═════ Given text

The article is devoted to the approach to information security risk analysis. The factors influencing the risk analysis process are defined. In such a task there is always a prior probabilistic information about the implementation of threats, which may be changed after the receipt of new expert assessments or as a result of observation of relevant events. One way of “revision” of the relative acceptability of probabilistic models is Bayesian approach, the essence of which implies that the degrees of trust in possible probabilistic models to obtain data are considered. After the information has been received, the probabilities are re-evaluated. In the analysis of information security risks, probabilistic models of the studied systems are used. Probabilistic space of events in the field of information security is determined and in probabilistic space the probabilistic measure is set by this or that method. To solve this problem an artificial neural network can be used. As an alternative to Bayesian approach, the method of maximum function of likelihood can be considered, which is used in the statistical estimation of distribution parameters. Bayesian approach to solving problems has advantages, as many properties of estimates obtained using the likelihood ratio are not performed in the case of a small sample size. Applying Bayesian approach also helps to solve the question of mathematical methods of assessment of prior values that can take the parameters of information security risk. In the presence of a large amount of statistics, the wrong choice of a prior distribution of probabilities will not significantly affect a posterior one. In the absence of such data it is expedient to choose a distribution that minimally affects a posterior distribution. The estimation of probability of realization of threats to information security exploiting relevant vulnerabilities is obtained by using Bayesian network.

══════════
═════ Stored data

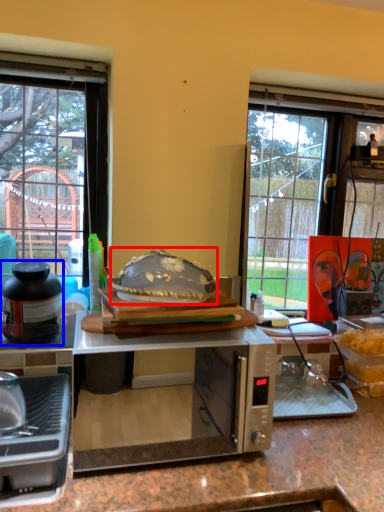
Question: Which point is further to the camera, food (highlighted by a red box) or kitchen appliance (highlighted by a blue box)?

Choices:
 (A) food
 (B) kitchen appliance

Answer: (B)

══════════

- What you will do:
Decide whether each statement below agrees with the text on information security risk analysis. For each, answer yes or no and quote the words of the text that decide it.
1. The method of maximum likelihood is presented as an alternative to the Bayesian approach.
2. When a large amount of statistics is available, a wrong choice of prior distribution strongly affects the posterior distribution.
3. The probability of threats being realized is estimated by means of an artificial neural network.

- Task solution:
1. Yes: "As an alternative to Bayesian approach, the method of maximum function of likelihood can be considered"
2. No: "In the presence of a large amount of statistics, the wrong choice of a prior distribution of probabilities will not significantly affect a posterior one."
3. No: "The estimation of probability of realization of threats to information security exploiting relevant vulnerabilities is obtained by using Bayesian network."